■ Stored data entries
^^^^

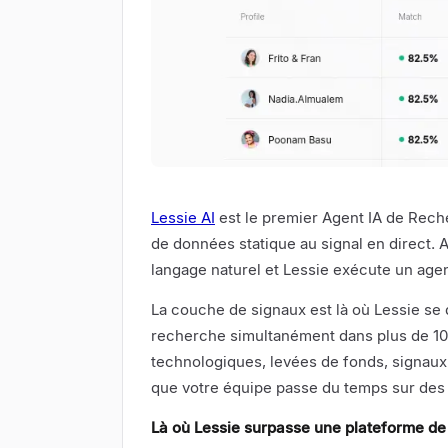
Lessie AI
est le premier Agent IA de Rec
de données statique au signal en direct. A
langage naturel et Lessie exécute un agent
La couche de signaux est là où Lessie se d
recherche simultanément dans plus de 1
technologiques, levées de fonds, signaux
que votre équipe passe du temps sur des
Là où Lessie surpasse une plateforme de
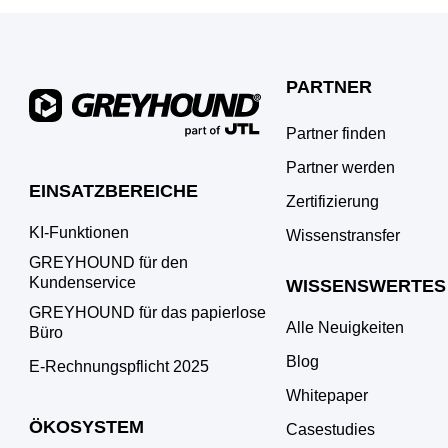
PARTNER
Partner finden
Partner werden
EINSATZBEREICHE
Zertifizierung
KI-Funktionen
Wissenstransfer
GREYHOUND für den
Kundenservice
WISSENSWERTES
GREYHOUND für das papierlose
Alle Neuigkeiten
Büro
Blog
E‑Rechnungspflicht 2025
Whitepaper
ÖKOSYSTEM
Casestudies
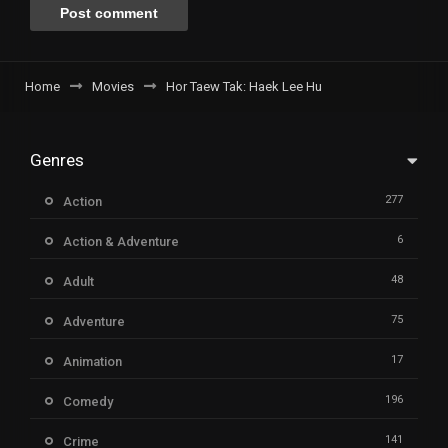
Home
Movies
Hor Taew Tak: Haek Lee Hu
Genres
277
Action
6
Action & Adventure
48
Adult
75
Adventure
17
Animation
196
Comedy
141
Crime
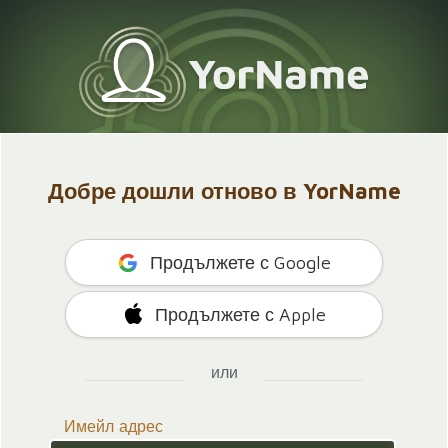
Добре дошли отново в YorName
Продължете с Google
Продължете с Apple
или
Имейл адрес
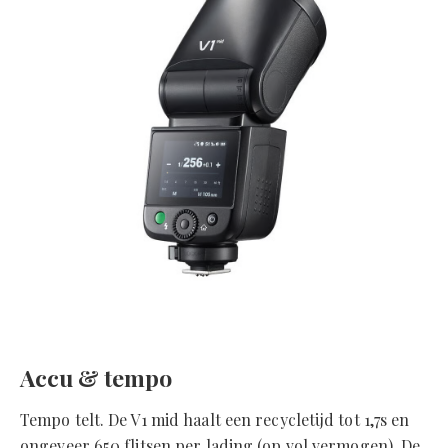
Accu & tempo
Tempo telt. De V1 mid haalt een recycletijd tot 1,7s en
ongeveer 650 flitsen per lading (op vol vermogen). De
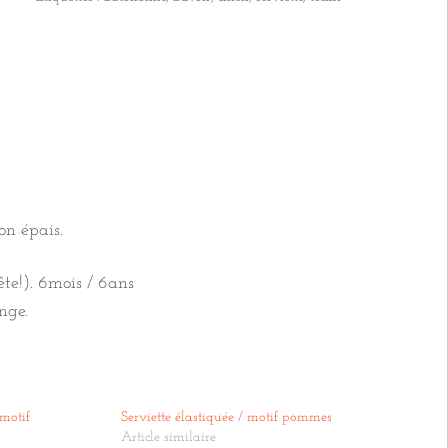
on épais.
te!). 6mois / 6ans
nge.
 motif
Serviette élastiquée / motif pommes
Article similaire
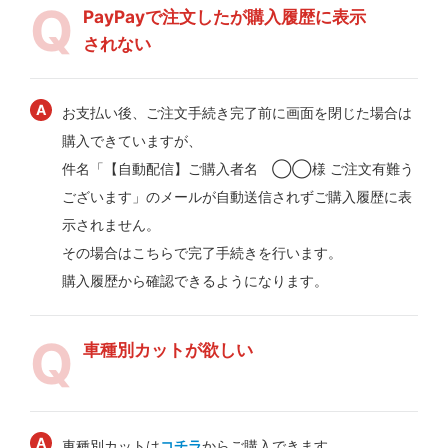
PayPayで注文したが購入履歴に表示
されない
お支払い後、ご注文手続き完了前に画面を閉じた場合は
購入できていますが、
件名「【自動配信】ご購入者名 ◯◯様 ご注文有難う
ございます」のメールが自動送信されずご購入履歴に表
示されません。
その場合はこちらで完了手続きを行います。
購入履歴から確認できるようになります。
車種別カットが欲しい
車種別カットは
コチラ
からご購入できます。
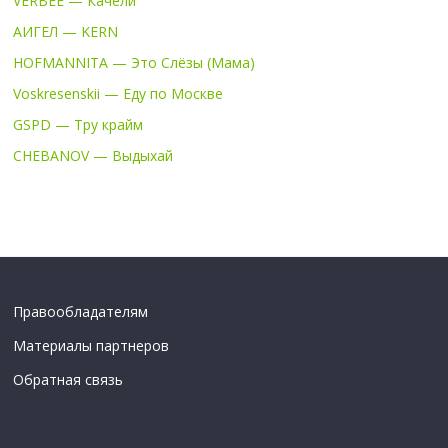
VERBEE — Качели
АИГЕЛ — KERN
HOFMANNITA — Это Слёзы (Мама)
Voskresenskii — Еду по Москве
GSPD — Тру крайм
CHEBANOV — Выдыхай
Правообладателям
Материалы партнеров
Обратная связь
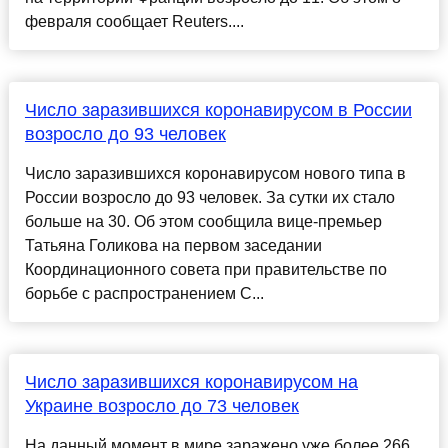
февраля сообщает Reuters....
Число заразившихся коронавирусом в России
возросло до 93 человек
Число заразившихся коронавирусом нового типа в
России возросло до 93 человек. За сутки их стало
больше на 30. Об этом сообщила вице-премьер
Татьяна Голикова на первом заседании
Координационного совета при правительстве по
борьбе с распространением C...
Число заразившихся коронавирусом на
Украине возросло до 73 человек
На данный момент в мире заражено уже более 266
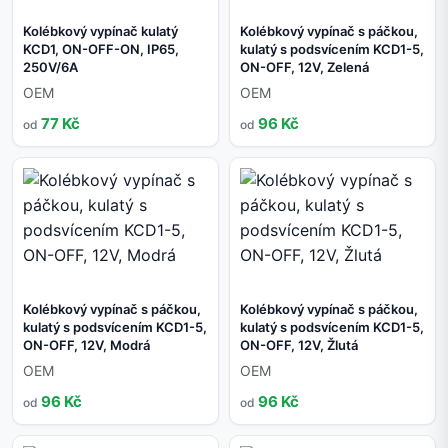
Kolébkový vypínač kulatý
Kolébkový vypínač s páčkou,
KCD1, ON-OFF-ON, IP65,
kulatý s podsvícením KCD1-5,
250V/6A
ON-OFF, 12V, Zelená
OEM
OEM
77 Kč
96 Kč
od
od
Kolébkový vypínač s páčkou,
Kolébkový vypínač s páčkou,
kulatý s podsvícením KCD1-5,
kulatý s podsvícením KCD1-5,
ON-OFF, 12V, Modrá
ON-OFF, 12V, Žlutá
OEM
OEM
96 Kč
96 Kč
od
od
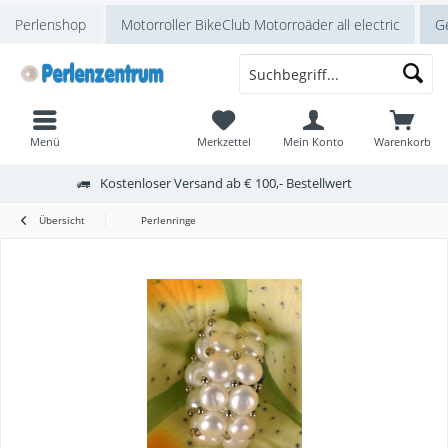
Perlenshop
Motorroller BikeClub Motorroäder all electric
Ge
Menü
Merkzettel
Mein Konto
Warenkorb
Kostenloser Versand ab € 100,- Bestellwert
Übersicht
Perlenringe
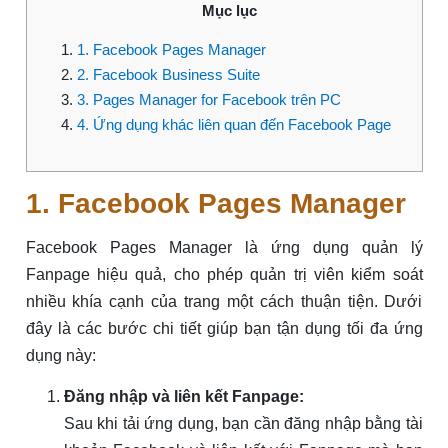
Mục lục
1. Facebook Pages Manager
2. Facebook Business Suite
3. Pages Manager for Facebook trên PC
4. Ứng dụng khác liên quan đến Facebook Page
1. Facebook Pages Manager
Facebook Pages Manager là ứng dụng quản lý
Fanpage hiệu quả, cho phép quản trị viên kiểm soát
nhiều khía cạnh của trang một cách thuận tiện. Dưới
đây là các bước chi tiết giúp bạn tận dụng tối đa ứng
dụng này:
Đăng nhập và liên kết Fanpage:
Sau khi tải ứng dụng, bạn cần đăng nhập bằng tài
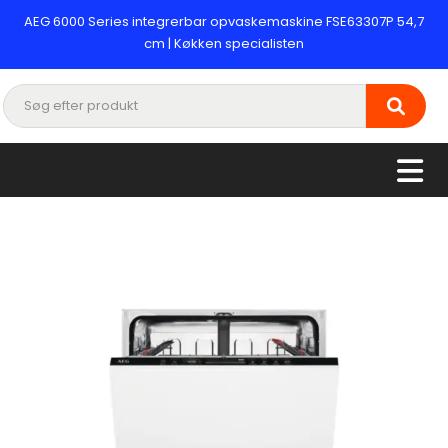
AEG 6000 Series integrerbar opvaskemaskine FSE63307P 54,7
cm | Køkken specialisten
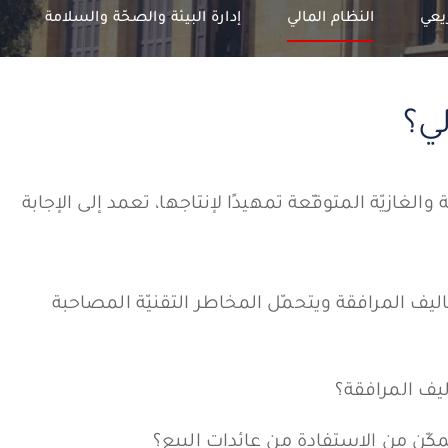
يعي
النظام المالي
إدارة البيئة والصحّة والسلامة
لي؟
لغازيّة المتوقّعة تمهيدًا لإنتاجها، تعمد إلى الإجابة
يف المرافقة ويتحمّل المخاطر التقنيّة المصاحبة
ليف المرافقة؟
كّن من الاستفادة من عائدات البيع؟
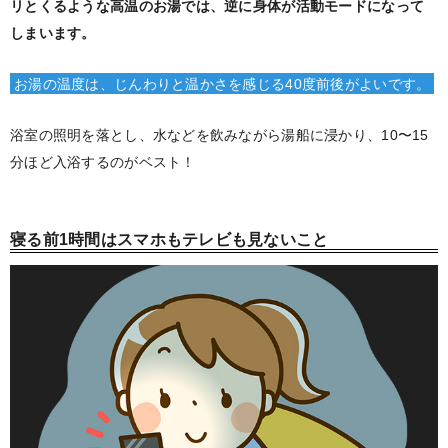
リとくるような高温のお湯では、逆に身体が活動モードになって
しまいます。
お湯の温度は、じんわりと温かさを感じる40度前後がよいです。
浴室の照明を落とし、水などを飲みながら湯船に浸かり、10〜15
分ほど入浴するのがベスト！
寝る前1時間はスマホもテレビも見ないこと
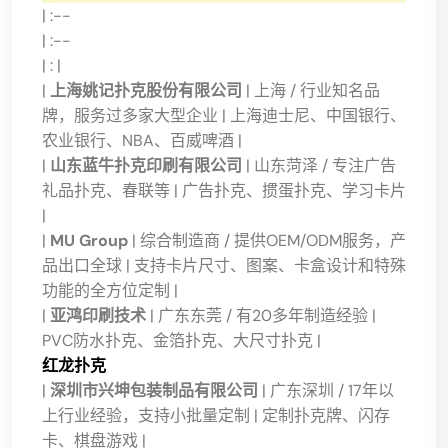
| :--
| :--
| : |
|
上海姚记扑克股份有限公司
| 上海 / 行业知名品
牌，服务过多家大型企业 | 上海迪士尼、中国银行、
农业银行、NBA、百威啤酒 |
|
山东蓝牛扑克印刷有限公司
| 山东菏泽 / 专注广告
礼品扑克、春联等 | 广告扑克、掼蛋扑克、学习卡片
|
|
MU Group
| 综合制造商 / 提供OEM/ODM服务，产
品出口全球 | 支持卡片尺寸、图案、卡盒设计和特殊
功能的全方位定制 |
|
亚鸿印刷技术
| 广东东莞 / 有20多年制造经验 |
PVC防水扑克、金箔扑克、大尺寸扑克 |
红龙扑克
|
深圳市兴坤包装制品有限公司
| 广东深圳 / 17年以
上行业经验，支持小批量定制 | 定制扑克牌、闪存
卡、棋盘游戏 |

^^^^

■ Task to complete
The records above need to be printed in full and exactly, without any of the pictures.

■ Task result
Lessie AI
est le premier Agent IA de Rec
de données statique au signal en direct. A
langage naturel et Lessie exécute un agent
La couche de signaux est là où Lessie se d
recherche simultanément dans plus de 1
technologiques, levées de fonds, signaux
que votre équipe passe du temps sur des
Là où Lessie surpasse une plateforme de
PARTNER
Partner finden
Partner werden
EINSATZBEREICHE
Zertifizierung
KI-Funktionen
Wissenstransfer
GREYHOUND für den
Kundenservice
WISSENSWERTES
GREYHOUND für das papierlose
Alle Neuigkeiten
Büro
Blog
E‑Rechnungspflicht 2025
Whitepaper
ÖKOSYSTEM
Casestudies
Home
Movies
Hor Taew Tak: Haek Lee Hu
Genres
277
Action
6
Action & Adventure
48
Adult
75
Adventure
17
Animation
196
Comedy
141
Crime
Добре дошли отново в YorName
Продължете с Google
Продължете с Apple
или
Имейл адрес
Accu & tempo
Tempo telt. De V1 mid haalt een recycletijd tot 1,7s en
ongeveer 650 flitsen per lading (op vol vermogen). De
on épais.
te!). 6mois / 6ans
nge.
 motif
Serviette élastiquée / motif pommes
Article similaire
PayPayで注文したが購入履歴に表示
されない
お支払い後、ご注文手続き完了前に画面を閉じた場合は
購入できていますが、
件名「【自動配信】ご購入者名 ◯◯様 ご注文有難う
ございます」のメールが自動送信されずご購入履歴に表
示されません。
その場合はこちらで完了手続きを行います。
購入履歴から確認できるようになります。
車種別カットが欲しい
車種別カットは
コチラ
からご購入できます。
VERBEE — Качели
АИГЕЛ — KERN
HOFMANNITA — Это Слёзы (Мама)
Voskresenskii — Еду по Москве
GSPD — Тру крайм
CHEBANOV — Выдыхай
Правообладателям
Материалы партнеров
Обратная связь
февраля сообщает Reuters....
Число заразившихся коронавирусом в России
возросло до 93 человек
Число заразившихся коронавирусом нового типа в
России возросло до 93 человек. За сутки их стало
больше на 30. Об этом сообщила вице-премьер
Татьяна Голикова на первом заседании
Координационного совета при правительстве по
борьбе с распространением C...
Число заразившихся коронавирусом на
Украине возросло до 73 человек
На данный момент в мире заражено уже более 266
Kolébkový vypínač kulatý
Kolébkový vypínač s páčkou,
KCD1, ON-OFF-ON, IP65,
kulatý s podsvícením KCD1-5,
250V/6A
ON-OFF, 12V, Zelená
OEM
OEM
77 Kč
96 Kč
od
od
Kolébkový vypínač s páčkou,
Kolébkový vypínač s páčkou,
kulatý s podsvícením KCD1-5,
kulatý s podsvícením KCD1-5,
ON-OFF, 12V, Modrá
ON-OFF, 12V, Žlutá
OEM
OEM
96 Kč
96 Kč
od
od
Perlenshop
Motorroller BikeClub Motorroäder all electric
Ge
Menü
Merkzettel
Mein Konto
Warenkorb
Kostenloser Versand ab € 100,- Bestellwert
Übersicht
Perlenringe
Mục lục
1. Facebook Pages Manager
2. Facebook Business Suite
3. Pages Manager for Facebook trên PC
4. Ứng dụng khác liên quan đến Facebook Page
1. Facebook Pages Manager
Facebook Pages Manager là ứng dụng quản lý
Fanpage hiệu quả, cho phép quản trị viên kiểm soát
nhiều khía cạnh của trang một cách thuận tiện. Dưới
đây là các bước chi tiết giúp bạn tận dụng tối đa ứng
dụng này:
Đăng nhập và liên kết Fanpage:
Sau khi tải ứng dụng, bạn cần đăng nhập bằng tài
AEG 6000 Series integrerbar opvaskemaskine FSE63307P 54,7
cm | Køkken specialisten
يعي
النظام المالي
إدارة البيئة والصحّة والسلامة
لي؟
لغازيّة المتوقّعة تمهيدًا لإنتاجها، تعمد إلى الإجابة
يف المرافقة ويتحمّل المخاطر التقنيّة المصاحبة
ليف المرافقة؟
كّن من الاستفادة من عائدات البيع؟
リとくるような高温のお湯では、逆に身体が活動モードになって
しまいます。
お湯の温度は、じんわりと温かさを感じる40度前後がよいです。
浴室の照明を落とし、水などを飲みながら湯船に浸かり、10〜15
分ほど入浴するのがベスト！
寝る前1時間はスマホもテレビも見ないこと
| :--
| :--
| : |
|
上海姚记扑克股份有限公司
| 上海 / 行业知名品
牌，服务过多家大型企业 | 上海迪士尼、中国银行、
农业银行、NBA、百威啤酒 |
|
山东蓝牛扑克印刷有限公司
| 山东菏泽 / 专注广告
礼品扑克、春联等 | 广告扑克、掼蛋扑克、学习卡片
|
|
MU Group
| 综合制造商 / 提供OEM/ODM服务，产
品出口全球 | 支持卡片尺寸、图案、卡盒设计和特殊
功能的全方位定制 |
|
亚鸿印刷技术
| 广东东莞 / 有20多年制造经验 |
PVC防水扑克、金箔扑克、大尺寸扑克 |
红龙扑克
|
深圳市兴坤包装制品有限公司
| 广东深圳 / 17年以
上行业经验，支持小批量定制 | 定制扑克牌、闪存
卡、棋盘游戏 |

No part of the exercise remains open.